==== Records

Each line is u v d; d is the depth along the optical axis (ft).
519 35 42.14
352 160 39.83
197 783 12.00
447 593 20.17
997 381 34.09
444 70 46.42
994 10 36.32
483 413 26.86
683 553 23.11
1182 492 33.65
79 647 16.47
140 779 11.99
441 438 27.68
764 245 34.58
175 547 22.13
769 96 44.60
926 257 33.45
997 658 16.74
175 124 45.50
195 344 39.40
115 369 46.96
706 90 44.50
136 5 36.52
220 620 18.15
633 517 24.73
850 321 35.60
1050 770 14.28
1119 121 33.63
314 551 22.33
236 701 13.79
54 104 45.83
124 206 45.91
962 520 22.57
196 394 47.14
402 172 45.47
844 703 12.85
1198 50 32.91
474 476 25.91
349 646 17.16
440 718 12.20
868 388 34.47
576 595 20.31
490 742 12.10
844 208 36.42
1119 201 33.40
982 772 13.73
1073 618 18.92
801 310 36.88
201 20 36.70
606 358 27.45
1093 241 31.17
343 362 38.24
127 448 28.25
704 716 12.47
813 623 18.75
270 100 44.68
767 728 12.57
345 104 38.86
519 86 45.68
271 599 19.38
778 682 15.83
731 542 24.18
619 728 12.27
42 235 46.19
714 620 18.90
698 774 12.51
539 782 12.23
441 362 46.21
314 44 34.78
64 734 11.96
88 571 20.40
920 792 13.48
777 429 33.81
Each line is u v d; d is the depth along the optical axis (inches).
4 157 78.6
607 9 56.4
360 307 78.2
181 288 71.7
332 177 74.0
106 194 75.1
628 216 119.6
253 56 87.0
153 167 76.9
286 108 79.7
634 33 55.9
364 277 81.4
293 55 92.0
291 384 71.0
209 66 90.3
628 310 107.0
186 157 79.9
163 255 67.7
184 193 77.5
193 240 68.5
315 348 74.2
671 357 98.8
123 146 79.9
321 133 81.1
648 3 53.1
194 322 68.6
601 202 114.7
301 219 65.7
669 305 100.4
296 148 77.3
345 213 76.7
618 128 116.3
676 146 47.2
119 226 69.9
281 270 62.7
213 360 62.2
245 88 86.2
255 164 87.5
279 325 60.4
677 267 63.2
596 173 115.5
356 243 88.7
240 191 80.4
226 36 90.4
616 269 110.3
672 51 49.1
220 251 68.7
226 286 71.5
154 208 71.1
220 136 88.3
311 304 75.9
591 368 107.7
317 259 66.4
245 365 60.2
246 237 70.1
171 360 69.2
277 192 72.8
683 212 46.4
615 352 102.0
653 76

========

» Work to complete: Each entry above needs to be duplicated exactly.

» Answer box:
Each line is u v d; d is the depth along the optical axis (ft).
519 35 42.14
352 160 39.83
197 783 12.00
447 593 20.17
997 381 34.09
444 70 46.42
994 10 36.32
483 413 26.86
683 553 23.11
1182 492 33.65
79 647 16.47
140 779 11.99
441 438 27.68
764 245 34.58
175 547 22.13
769 96 44.60
926 257 33.45
997 658 16.74
175 124 45.50
195 344 39.40
115 369 46.96
706 90 44.50
136 5 36.52
220 620 18.15
633 517 24.73
850 321 35.60
1050 770 14.28
1119 121 33.63
314 551 22.33
236 701 13.79
54 104 45.83
124 206 45.91
962 520 22.57
196 394 47.14
402 172 45.47
844 703 12.85
1198 50 32.91
474 476 25.91
349 646 17.16
440 718 12.20
868 388 34.47
576 595 20.31
490 742 12.10
844 208 36.42
1119 201 33.40
982 772 13.73
1073 618 18.92
801 310 36.88
201 20 36.70
606 358 27.45
1093 241 31.17
343 362 38.24
127 448 28.25
704 716 12.47
813 623 18.75
270 100 44.68
767 728 12.57
345 104 38.86
519 86 45.68
271 599 19.38
778 682 15.83
731 542 24.18
619 728 12.27
42 235 46.19
714 620 18.90
698 774 12.51
539 782 12.23
441 362 46.21
314 44 34.78
64 734 11.96
88 571 20.40
920 792 13.48
777 429 33.81
Each line is u v d; d is the depth along the optical axis (inches).
4 157 78.6
607 9 56.4
360 307 78.2
181 288 71.7
332 177 74.0
106 194 75.1
628 216 119.6
253 56 87.0
153 167 76.9
286 108 79.7
634 33 55.9
364 277 81.4
293 55 92.0
291 384 71.0
209 66 90.3
628 310 107.0
186 157 79.9
163 255 67.7
184 193 77.5
193 240 68.5
315 348 74.2
671 357 98.8
123 146 79.9
321 133 81.1
648 3 53.1
194 322 68.6
601 202 114.7
301 219 65.7
669 305 100.4
296 148 77.3
345 213 76.7
618 128 116.3
676 146 47.2
119 226 69.9
281 270 62.7
213 360 62.2
245 88 86.2
255 164 87.5
279 325 60.4
677 267 63.2
596 173 115.5
356 243 88.7
240 191 80.4
226 36 90.4
616 269 110.3
672 51 49.1
220 251 68.7
226 286 71.5
154 208 71.1
220 136 88.3
311 304 75.9
591 368 107.7
317 259 66.4
245 365 60.2
246 237 70.1
171 360 69.2
277 192 72.8
683 212 46.4
615 352 102.0
653 76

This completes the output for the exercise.